*** Data for this exercise ***

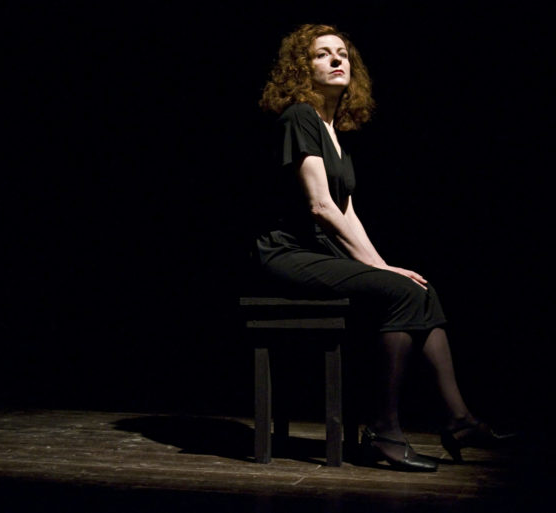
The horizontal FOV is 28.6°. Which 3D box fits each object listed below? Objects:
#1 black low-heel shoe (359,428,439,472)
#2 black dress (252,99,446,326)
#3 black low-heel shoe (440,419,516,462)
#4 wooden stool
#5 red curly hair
[{"bbox_3d":[0.360,0.573,3.265,0.245,0.125,0.085,0,-1,21],"label":"black low-heel shoe"},{"bbox_3d":[0.226,-0.122,3.400,0.600,0.715,0.430,0,-1,20],"label":"black dress"},{"bbox_3d":[0.612,0.556,3.335,0.240,0.110,0.085,-16,-4,11],"label":"black low-heel shoe"},{"bbox_3d":[0.093,0.381,3.465,0.347,0.508,0.347,0,-1,14],"label":"wooden stool"},{"bbox_3d":[0.122,-0.567,3.440,0.310,0.335,0.360,-1,-1,45],"label":"red curly hair"}]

***

> [What is being asked] Render each line of the items above as one string in a JSON list, leaving out blank lines and the pictures.

> [Answer area]
[
  "The horizontal FOV is 28.6°. Which 3D box fits each object listed below? Objects:",
  "#1 black low-heel shoe (359,428,439,472)",
  "#2 black dress (252,99,446,326)",
  "#3 black low-heel shoe (440,419,516,462)",
  "#4 wooden stool",
  "#5 red curly hair",
  "[{\"bbox_3d\":[0.360,0.573,3.265,0.245,0.125,0.085,0,-1,21],\"label\":\"black low-heel shoe\"},{\"bbox_3d\":[0.226,-0.122,3.400,0.600,0.715,0.430,0,-1,20],\"label\":\"black dress\"},{\"bbox_3d\":[0.612,0.556,3.335,0.240,0.110,0.085,-16,-4,11],\"label\":\"black low-heel shoe\"},{\"bbox_3d\":[0.093,0.381,3.465,0.347,0.508,0.347,0,-1,14],\"label\":\"wooden stool\"},{\"bbox_3d\":[0.122,-0.567,3.440,0.310,0.335,0.360,-1,-1,45],\"label\":\"red curly hair\"}]"
]